Siddi aprendió también que tenía muchos pecados. Mentir y robar era algo que había hecho toda su vida, y ahora descubrió que eso era muy malo. La Doddamma y todas las chicas cristianas oraban por Siddi, pidiendo que encontrara al único Salvador que la amaba más que nadie.
Los días felices se convirtieron en semanas, y las semanas en meses, y las pequeñas y flacas mejillas de Siddi empezaron a llenarse y a tener un color rosado. Todos los días aprendía un poquito más acerca de cómo leer y escribir, y todos los días escuchaba acerca del Señor Jesús que la amaba muchísimo. Finalmente llegó el día cuando las oraciones de todas las niñas cristianas y de la Doddamma fueron contestadas, y Siddi aceptó al Señor Jesús como su Salvador personal.
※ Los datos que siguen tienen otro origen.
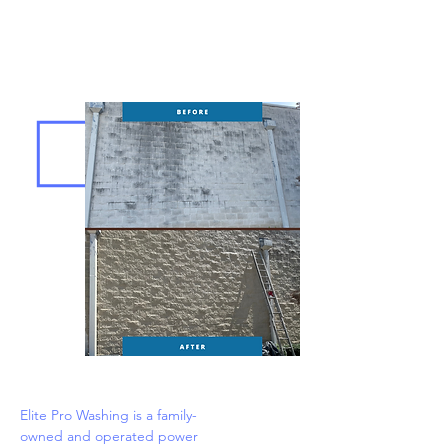
Elite Pro Washing is a family-
owned and operated power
Entonces Siddi fue realmente feliz.
Pasaron los años, y Siddi aprendió a leer y escribir muy bien, también aprendió a cocinar y coser, y a hacer muchas cosas que las niñas de India tienen que saber cómo hacer. Cierto día llegó un joven cristiano diciendo que quería una joven cristiana para ser su esposa. Parecía un joven muy bueno, entonces le contaron acerca de Siddi, y él pidió verla. Cuando llegó ella él le hizo algunas preguntas, y luego dijo:
—Me gustaría que Siddi fuera mi esposa.
—¿Te gustaría casarte con este hombre?—le preguntó la Doddamma a Siddi.
—¡Si, me gustaría!—contestó Siddi sencillamente.
Después de varias semanas de preparación se casaron, y Siddi dejó el lugar donde había encontrado amor, para irse con su esposo a un nuevo hogar a muchas, muchas millas de distancia. Pero no importaba, porque descubrió que el amor de su esposo cristiano era muy hermoso, y en su nuevo hogar en aquella aldea distante, Siddi tiene ahora clases donde enseña a mujeres y niños acerca del gran amor del Señor Jesús.